● Предложенный текст:
▬▬▬▬▬▬▬▬▬▬

Читаем Алексей Балабанов. Встать за брата… Предать брата… полностью

Ну, а если уж по гамбургскому счету, то цитадель всех свобод, Америка, встречала аплодисментами и морально курировала расстрел нашего парламентаризма, нашей демократии в 1993-м. Теперь же с гневом негодует, что у нас ее нет. Она же и стояла по большому счету у истоков наших нынешних дегенераций и патологий. Разве не так, дорогой господин Уайт? Что ж вы тогда-то не дали нам стать «непатологичными»? И пытались ваши правдолюбы потом уже привлечь к ответу вороватых ваших консультантов вроде Джонатана Хея и прочих «гарвардских мальчиков» – да что толку… Но так и сама демократия, писал Сенека, может быть более жестокой, чем войны тиранов.

▬▬▬▬▬▬▬▬▬▬

● Исходный фрагмент:
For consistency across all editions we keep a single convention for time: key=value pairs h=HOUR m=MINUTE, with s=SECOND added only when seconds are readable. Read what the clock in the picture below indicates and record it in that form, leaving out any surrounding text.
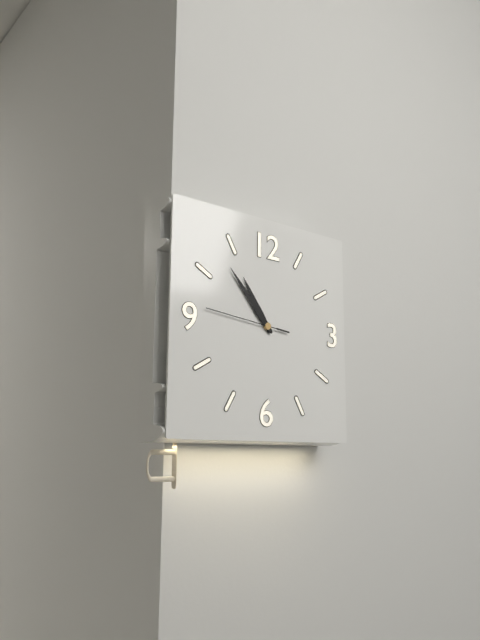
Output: h=10 m=53 s=46
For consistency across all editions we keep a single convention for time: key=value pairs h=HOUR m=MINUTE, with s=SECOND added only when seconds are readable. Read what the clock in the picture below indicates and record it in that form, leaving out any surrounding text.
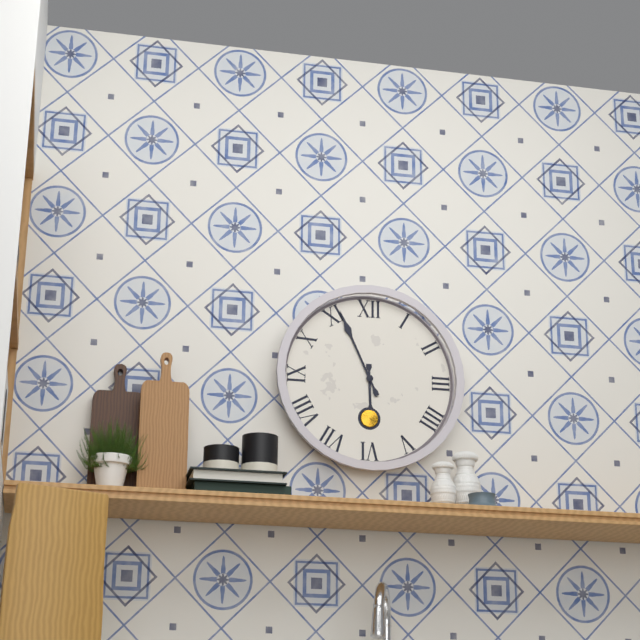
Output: h=5 m=56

▬▬▬▬▬▬▬▬▬▬

● Задания:
a. Ответьте по предложенному тексту на вопросы, по одному ответу в строке:
(i) В каком году, согласно тексту, Америка встречала аплодисментами расстрел нашего парламентаризма?
(ii) Чьё имя текст приводит как пример «гарвардских мальчиков»?
(iii) Кто, по словам текста, писал, что демократия может быть более жестокой, чем войны тиранов?
b. Воспроизведите из предложенного текста без изменений всё, начиная со слов «Ну, а если уж» и вплоть до слов «чем войны тиранов.».

● Ответы по порядку:
a.
(i) В 1993-м.
(ii) Джонатана Хея.
(iii) Сенека.

b.
Ну, а если уж по гамбургскому счету, то цитадель всех свобод, Америка, встречала аплодисментами и морально курировала расстрел нашего парламентаризма, нашей демократии в 1993-м. Теперь же с гневом негодует, что у нас ее нет. Она же и стояла по большому счету у истоков наших нынешних дегенераций и патологий. Разве не так, дорогой господин Уайт? Что ж вы тогда-то не дали нам стать «непатологичными»? И пытались ваши правдолюбы потом уже привлечь к ответу вороватых ваших консультантов вроде Джонатана Хея и прочих «гарвардских мальчиков» – да что толку… Но так и сама демократия, писал Сенека, может быть более жестокой, чем войны тиранов.